▸ **PROMPT A**
According to the comment on the handling of Kate's cancer announcement, how many years did its writer work in this field?
▸ **PROMPT B**
In the comment on the handling of Kate's cancer announcement, write out the passage again, beginning at the words "So everyone proceeded" and stopping after "testing was done.", and swap "caution" for "care".
▸ **PROMPT C**
Carry on the comment about the handling of Kate's cancer announcement from the point where it stops.

▸ **TEXT UNDER STUDY**

I disagree, R104. I don't see how the KP fucked this up particularly. What was said initially was consistent with what she said and what the doctors said.
Kate's own words: "In January, I underwent major abdominal surgery in London. [bold]And at the time it was thought that my condition was non-cancerous.[/bold]. The surgery was successful however tests after the operation found cancer had been present."
So everyone proceeded on the good faith basis the condition was non-cancerous. I did this for a living for twenty years. Put aside the hunger as a public for all the details, which is never going to be satisfied and, out of all the priority stakeholders, is down the list, the job from their perspective was to stick to the known facts. No one worth their salt does anything to encourage speculation in the material they put out, however it's done. So what else should they have said at the initial announcement of her surgery?
Assume the most likely facts at the time: the doctors told her there was no evidence of cancer found during the operation (established cancer can be identified with the naked eye). The tests would have been done out of an abundance of caution. This is consistent with her subsequent treatment: preventative, not curative. Comms probably didn't even know testing was done.
In communications, when you don't know for a fact something is going to happen you don't announce it could. That's feeding pointless speculation. Which is not to say you can prevent pointless speculation but you sure don't help it along. You're expecting the comms team to have a strategy to control the internet and all the fools on it. Impossible task. It cannot be done. Look at now - they're still claiming her announcement video was fake.
The other thing is, you sit with your client and ask them, if you're any good, what do you want this to look like when it's all done? Then you develop a strategy to come as close to that as possible, accepting you can't control every variable (and reminding the client as such.) In this case it's fair to say you had a main client who sought to protect her children first and also maintain the dignity of medical privacy. You had a husband quite reluctant to share the information publicly. Those priorities for client make sense, but they're pretty tricky to manage with the external environment.

▸ **INPUT DATA**
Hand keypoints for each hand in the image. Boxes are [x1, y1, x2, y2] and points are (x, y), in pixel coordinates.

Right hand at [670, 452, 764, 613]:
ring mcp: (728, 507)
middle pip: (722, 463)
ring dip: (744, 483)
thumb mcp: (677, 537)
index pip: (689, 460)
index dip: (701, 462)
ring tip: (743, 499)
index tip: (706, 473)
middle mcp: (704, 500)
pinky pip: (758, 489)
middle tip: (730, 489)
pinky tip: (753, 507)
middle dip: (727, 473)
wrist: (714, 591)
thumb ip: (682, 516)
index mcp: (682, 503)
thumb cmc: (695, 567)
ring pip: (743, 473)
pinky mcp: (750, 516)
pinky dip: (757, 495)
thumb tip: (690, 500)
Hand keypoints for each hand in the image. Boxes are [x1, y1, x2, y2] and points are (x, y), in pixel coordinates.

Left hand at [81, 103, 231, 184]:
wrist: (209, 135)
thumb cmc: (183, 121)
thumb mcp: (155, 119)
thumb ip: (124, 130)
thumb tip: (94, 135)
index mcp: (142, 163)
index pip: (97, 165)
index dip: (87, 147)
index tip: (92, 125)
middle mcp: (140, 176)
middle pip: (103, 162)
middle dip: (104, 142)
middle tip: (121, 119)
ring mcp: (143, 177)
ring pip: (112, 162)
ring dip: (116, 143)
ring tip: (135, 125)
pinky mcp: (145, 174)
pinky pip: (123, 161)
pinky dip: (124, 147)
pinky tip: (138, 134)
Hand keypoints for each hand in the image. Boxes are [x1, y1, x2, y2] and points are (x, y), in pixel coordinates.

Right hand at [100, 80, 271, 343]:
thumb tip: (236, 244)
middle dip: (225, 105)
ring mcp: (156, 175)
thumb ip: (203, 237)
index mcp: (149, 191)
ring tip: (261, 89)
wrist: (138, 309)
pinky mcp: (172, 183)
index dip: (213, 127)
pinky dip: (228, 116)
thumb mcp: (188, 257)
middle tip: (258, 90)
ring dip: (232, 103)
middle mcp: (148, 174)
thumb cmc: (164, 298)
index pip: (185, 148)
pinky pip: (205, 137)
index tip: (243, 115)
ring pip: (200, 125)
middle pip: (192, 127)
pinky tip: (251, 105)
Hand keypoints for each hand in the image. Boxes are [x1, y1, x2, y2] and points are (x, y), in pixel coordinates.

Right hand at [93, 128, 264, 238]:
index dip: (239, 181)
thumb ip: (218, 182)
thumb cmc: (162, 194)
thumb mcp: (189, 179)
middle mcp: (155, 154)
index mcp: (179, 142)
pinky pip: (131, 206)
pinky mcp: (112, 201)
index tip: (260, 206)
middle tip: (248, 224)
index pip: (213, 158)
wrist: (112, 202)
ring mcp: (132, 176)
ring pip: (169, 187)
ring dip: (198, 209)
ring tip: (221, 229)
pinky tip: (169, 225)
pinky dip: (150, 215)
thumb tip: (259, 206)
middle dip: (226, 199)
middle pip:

▸ **WRITTEN RESPONSE A**
Twenty years.

▸ **WRITTEN RESPONSE B**
So everyone proceeded on the good faith basis the condition was non-cancerous. I did this for a living for twenty years. Put aside the hunger as a public for all the details, which is never going to be satisfied and, out of all the priority stakeholders, is down the list, the job from their perspective was to stick to the known facts. No one worth their salt does anything to encourage speculation in the material they put out, however it's done. So what else should they have said at the initial announcement of her surgery?
Assume the most likely facts at the time: the doctors told her there was no evidence of cancer found during the operation (established cancer can be identified with the naked eye). The tests would have been done out of an abundance of care. This is consistent with her subsequent treatment: preventative, not curative. Comms probably didn't even know testing was done.

▸ **WRITTEN RESPONSE C**
No one anticipated the analysis by the news agencies of the photoshopping. It's easy to say in hindsight that they should have. But I know from experience it's the kind of thing you can honestly get caught out on. It was a separate, isolated incident caused by reacting to the external environment, which you always have to be willing to do, whether you like it or not - events, my dear boy, events. But it emerged - it wasn't connected to the announcement at the time of the operation. Photo editing is such an accepted convention now - except what they didn't count on was the agencies' standards around editing integrity. They might not even have known. It's new territory. They might not even have known what she did to edit it or the extent. I have no doubt the entire team is sick they didn't ask for more info but I can see how at the time it didn't happen.
As in war, no plan survives first contact with the enemy. In comms, in this day and age, things will change in ways you might, if you're really lucky, anticipate - but you probably won't imagine all the ways things could change and I'd guess that's what happened here.
I don't know who could have handled these communications flawlessly because I'm not sure the conflict between the clients' objectives and the events made it possible. They did the best they could but so much was out of their control and, barring giving media and the public exactly what they want (in defiance of the client) there are no easy answers. It would be hard to say to a woman with cancer and three young children you need to tell all. They had to wait until the client was ready. And that is the client's right, come what may.